Alex Brand
The fungus, Candida albicans, lives as a harmless yeast in the human gut, where its growth is kept in check by the immune system. If immunity becomes suppressed, for example in transplant patients, C. albicans changes shape to produce long filaments called hyphae, which burrow down into internal tissues and cause fatal infections.
To find their way through tissue, hyphae grow and steer by sensing and responding to the conditions around them. It is important for us to understand this sensing and responding process because, if we can find a way to disrupt it, the fungus can no longer invade and is less able to escape from the immune system or treatment with antifungal drugs.
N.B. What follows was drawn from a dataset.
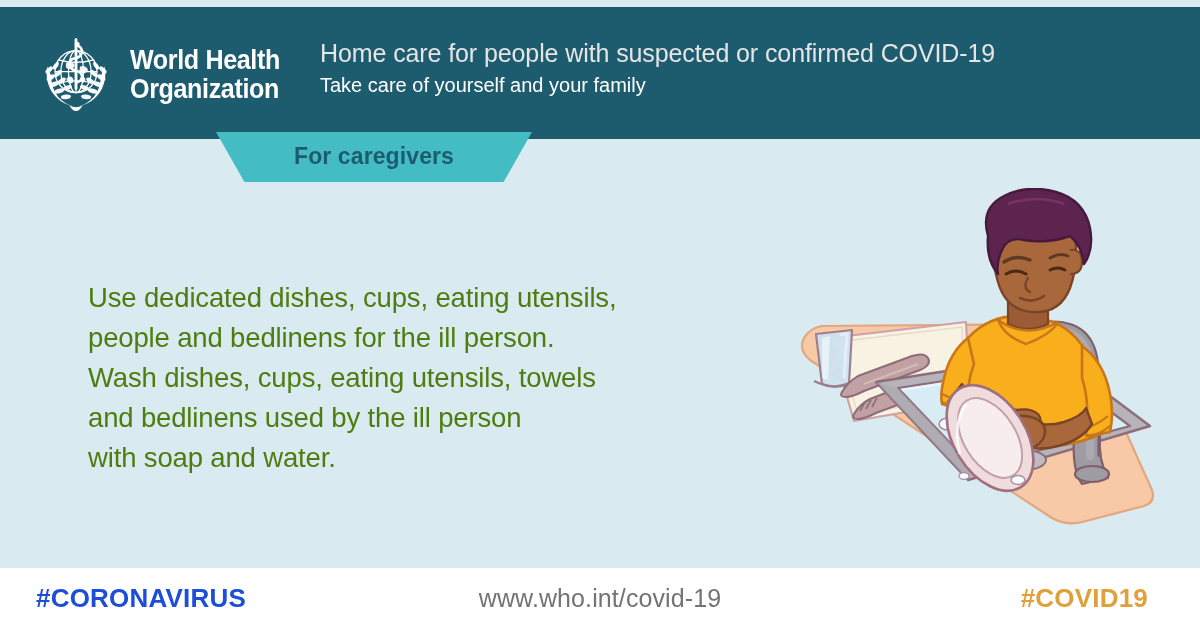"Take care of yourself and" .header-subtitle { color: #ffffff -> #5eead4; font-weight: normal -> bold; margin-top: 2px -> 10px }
So far we have studied how hyphae grow and respond but the study of how they sense their environment is more challenging. We have developed new proteins that fluoresce inside the fungus when they sense environmental change but they have not been used before in C. albicans.
The aim of this project is to check that the proteins work properly in this fungus before we start using them in experiments involving host tissue. To do this, we will use special microscopy to see which of the proteins starts to fluoresce inside the fungus when we change the conditions on the outside.
This new technology will tell us how the fungus 'reads' its environment during three key stages of infection. Firstly, how it decides which way to steer as it penetrates host cell layers, secondly, how it responds to chemical attack by the body's immune cells and thirdly, how quickly the commonly-used antifungal drugs can reach the fungus once it has invaded.
This information will help to identify points of vulnerability in the fungus that could be exploited in the design of therapeutic treatments.